Элиза прижалась щекой к его руке.

— Я тоже не ожидала, что полюблю такого человека, как ты, — честно призналась она. — И не ожидала, что любовь может быть такой… непреодолимой.

— Да. — Он снова посмотрел ей в лицо, и их взгляды соединились. Их души соединились. — Совершенно непреодолимой.

Киприан поцеловал Элизу. Это было простое прикосновение губ к губам, плоти к плоти, какое проделывали, должно быть, миллионы пар на протяжении миллиона лет. Но это было и нечто гораздо большее. Этим поцелуем Киприан отдавал ей свое сердце; он отдавал его ей в полное и бессрочное владение, а самое главное — по крайней мере, для Элизы — с огромной нежностью брал ее сердце под свою опеку. Она чувствовала это по тому, как нежно, почти целомудренно скользили его губы по ее губам. Она слышала это в стуке его сердца под ее пальцами, ощущала каждой клеточкой своего тела. Я люблю тебя, Элиза, слышалось ей. Только тебя. Всегда — тебя.

Произнес ли он эти слова вслух или это их души говорили друг с другом? Элиза открыла глаза, когда Киприан положил ее на кровать и наполовину накрыл ее тело своим.

— Я надеюсь, ты никогда не пожалеешь о своем выборе, Элиза.

Прежде чем она успела заверить его, что не пожалеет, или спросить, правда ли он сказал те слова, которые ей послышались, его рот приник к ее рту с той пылкостью, которую она хорошо знала и любила.

Это был ее мужчина. Ее, и только ее. И она никогда не позволит ему уйти и никому его не отдаст.

Элиза вся раскрывалась навстречу неистовому натиску Киприана, ибо только так могла обрести то чудесное единение с ним, которое заставляло ее парить где-то на невообразимой высоте. Она открыла рот навстречу властным движениям его губ, раскинула руки навстречу мощи его объятий. И когда он тесно и настойчиво прижался к ее лону, раздвигая коленом ее ноги и требуя всех прав, каких только мужчина может требовать от женщины, она выгнулась навстречу его плоти, в истинно женской манере требуя, чтобы он взял то, что она предлагала ему.

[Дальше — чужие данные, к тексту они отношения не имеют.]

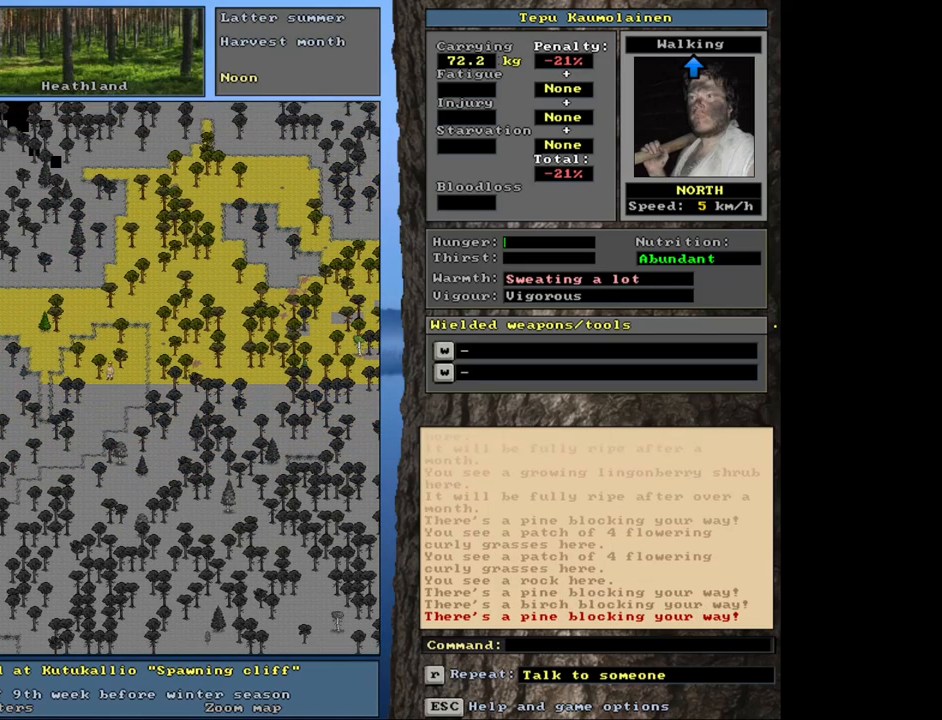
{"keys": ["ctrl_l"], "mouse": [], "events": [[100, "num7", "up"], [133, "num8", "down"], [216, "num7", "down"], [233, "num8", "up"], [316, "num7", "up"]]}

Киприан двинулся на нее, стремясь всем своим существом почувствовать, что они вновь едины, но его брюки и ее смявшиеся юбки встали преградой на его пути.

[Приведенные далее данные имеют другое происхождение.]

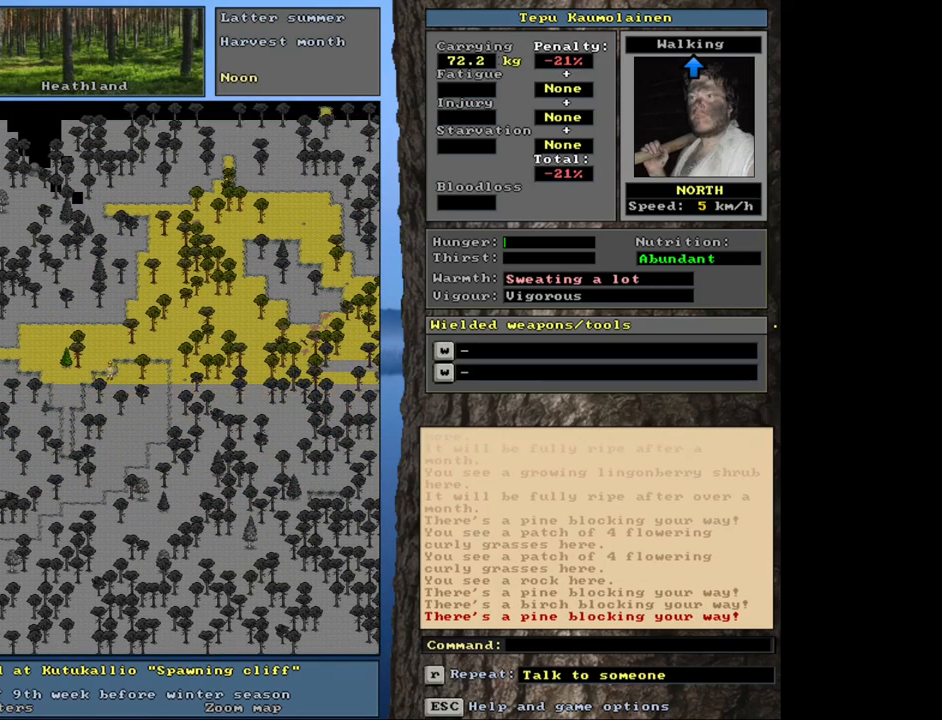
{"keys": ["ctrl_l"], "mouse": [], "events": [[16, "num7", "down"], [150, "num7", "up"]]}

— Если бы мы были на Мадейре, нам не пришлось бы столько на себя надевать, — прошептала Элиза между захватывающими дух поцелуями.

— Я увезу тебя на Мадейру, на Бермуды, в Вест-Индию, где мы сможем бродить голыми в джунглях, если захотим. И я буду любить тебя в тени пальмы или на пустынном пляже…

Элиза вскрикнула от удовольствия, когда его рука скользнула вверх по ее бедру, поднимая юбки.

— Я буду любить тебя даже в море. — Пальцы Киприана скользнули дальше, даря ей то немыслимое наслаждение, о возможности которого Элиза даже не подозревала раньше. До Киприана. — Я буду заниматься с тобой любовью каждый день, пока не умру. Пока не умру от любви к тебе.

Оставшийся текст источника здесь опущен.